* Excerpt to read
== == ==

The Place Called Christmas
First United
Presbyterian Church
“The Place Called
Christmas”
Rev. Amy Morgan
December 24, 2017,
7PM
There’s this place called Christmas where life is peaceful, merry,
bright. A mantra of season’s greetings, familiar scriptures and carols fill the
air. Merry Christmas. Happy Holidays. No one fights about it. “For unto you is
born this day in the city of David a Saviour, which is Christ the Lord.” Even
Linus knows it by heart. “Silent night, holy night, all is calm, all is
bright.”
Calm and bright it is in this place called Christmas, where
candles flicker to warm the darkness and soft blankets enfold us as hot cocoa
steams from sturdy mugs in our hands. Halls are decked and logs crackle on the
fire. Brightly wrapped packages rest on a blanket of pine needles falling like
snow onto the carpet. Family recipes, passed down through generations, are
lovingly prepared and fill us with joy and gratitude.
We live in this place called Christmas for different periods of
time. The gates seem to open earlier and earlier each year. Some people take
those Christmas in July sales so seriously that they give up on the rest of
summer, skip past fall, and move right into Christmas for six months of the
year. Others wait until the carols start playing on the radio at the beginning
of November. The place really starts getting crowded after Thanksgiving, when
parades and light shows and sales beckon us to move in. Some folks aren’t quite
able to pick up and move until a few weeks into December, and the truly
unfortunate get only a day or two in this lovely place. And there are those who
are left out of it entirely, poor folks.

== == ==

* Description of the task
Answer these questions about the Christmas sermon:
(a) On what date and at what time was it delivered?
(b) Who does it say knows the verse "For unto you is born this day in the city of David a Saviour" by heart?
(c) According to it, what signal do some people wait for before entering the place called Christmas?
Answer using only the Christmas sermon.

== == ==

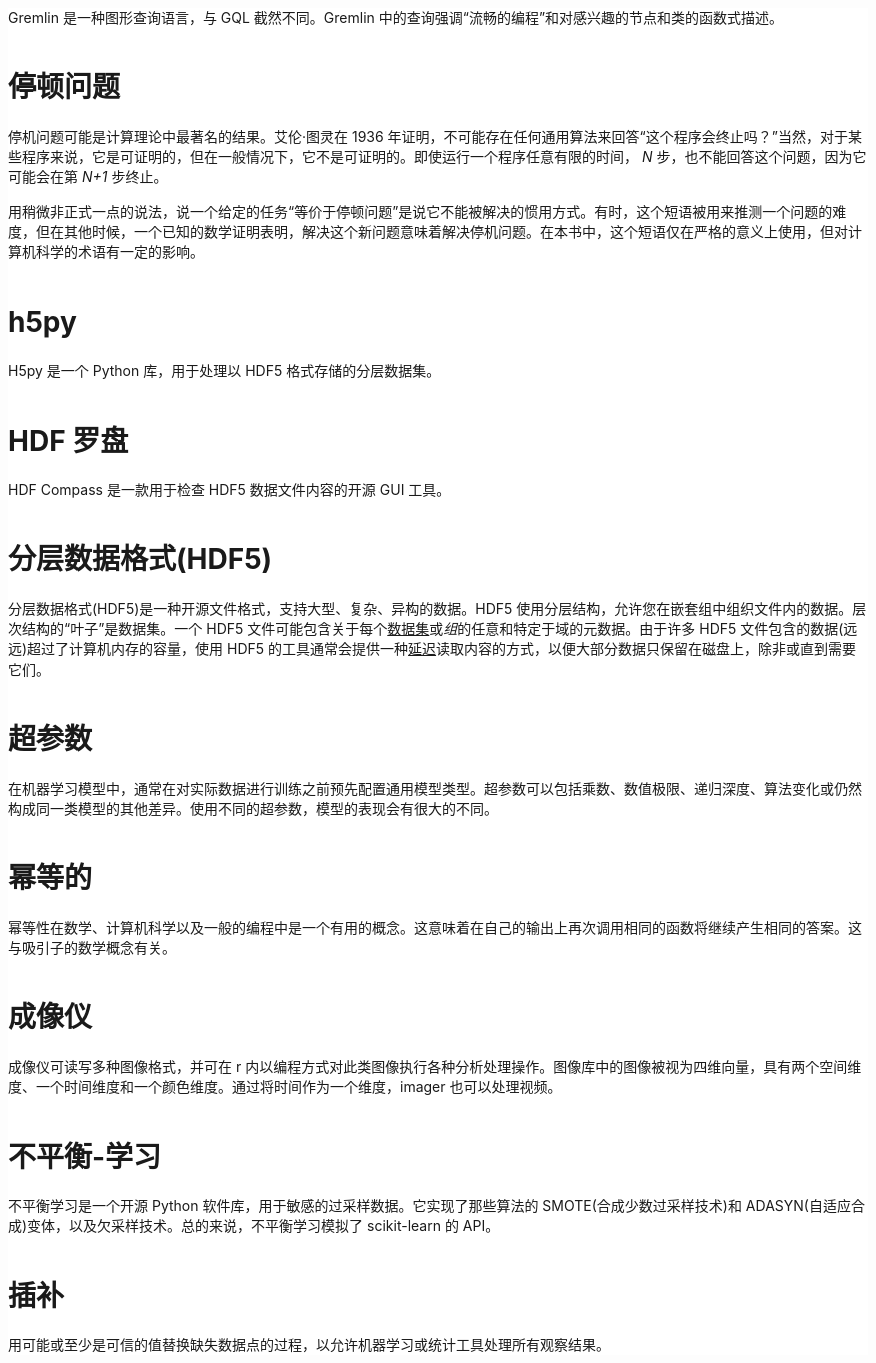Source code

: Gremlin 是一种图形查询语言，与 GQL 截然不同。Gremlin 中的查询强调“流畅的编程”和对感兴趣的节点和类的函数式描述。

# 停顿问题

停机问题可能是计算理论中最著名的结果。艾伦·图灵在 1936 年证明，不可能存在任何通用算法来回答“这个程序会终止吗？”当然，对于某些程序来说，它是可证明的，但在一般情况下，它不是可证明的。即使运行一个程序任意有限的时间， *N* 步，也不能回答这个问题，因为它可能会在第 *N+1* 步终止。

用稍微非正式一点的说法，说一个给定的任务“等价于停顿问题”是说它不能被解决的惯用方式。有时，这个短语被用来推测一个问题的难度，但在其他时候，一个已知的数学证明表明，解决这个新问题意味着解决停机问题。在本书中，这个短语仅在严格的意义上使用，但对计算机科学的术语有一定的影响。

# h5py

H5py 是一个 Python 库，用于处理以 HDF5 格式存储的分层数据集。

# HDF 罗盘

HDF Compass 是一款用于检查 HDF5 数据文件内容的开源 GUI 工具。

# 分层数据格式(HDF5)

分层数据格式(HDF5)是一种开源文件格式，支持大型、复杂、异构的数据。HDF5 使用分层结构，允许您在嵌套组中组织文件内的数据。层次结构的“叶子”是数据集。一个 HDF5 文件可能包含关于每个[数据集](#_idTextAnchor037)或*组*的任意和特定于域的元数据。由于许多 HDF5 文件包含的数据(远远)超过了计算机内存的容量，使用 HDF5 的工具通常会提供一种[延迟](#_idTextAnchor068)读取内容的方式，以便大部分数据只保留在磁盘上，除非或直到需要它们。

# 超参数

在机器学习模型中，通常在对实际数据进行训练之前预先配置通用模型类型。超参数可以包括乘数、数值极限、递归深度、算法变化或仍然构成同一类模型的其他差异。使用不同的超参数，模型的表现会有很大的不同。

# 幂等的

幂等性在数学、计算机科学以及一般的编程中是一个有用的概念。这意味着在自己的输出上再次调用相同的函数将继续产生相同的答案。这与吸引子的数学概念有关。

# 成像仪

成像仪可读写多种图像格式，并可在 r 内以编程方式对此类图像执行各种分析处理操作。图像库中的图像被视为四维向量，具有两个空间维度、一个时间维度和一个颜色维度。通过将时间作为一个维度，imager 也可以处理视频。

# 不平衡-学习

不平衡学习是一个开源 Python 软件库，用于敏感的过采样数据。它实现了那些算法的 SMOTE(合成少数过采样技术)和 ADASYN(自适应合成)变体，以及欠采样技术。总的来说，不平衡学习模拟了 scikit-learn 的 API。

# 插补

用可能或至少是可信的值替换缺失数据点的过程，以允许机器学习或统计工具处理所有观察结果。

== == ==

* Output for this exercise
(a) December 24, 2017, at 7 PM
(b) Linus
(c) The carols starting to play on the radio at the beginning of November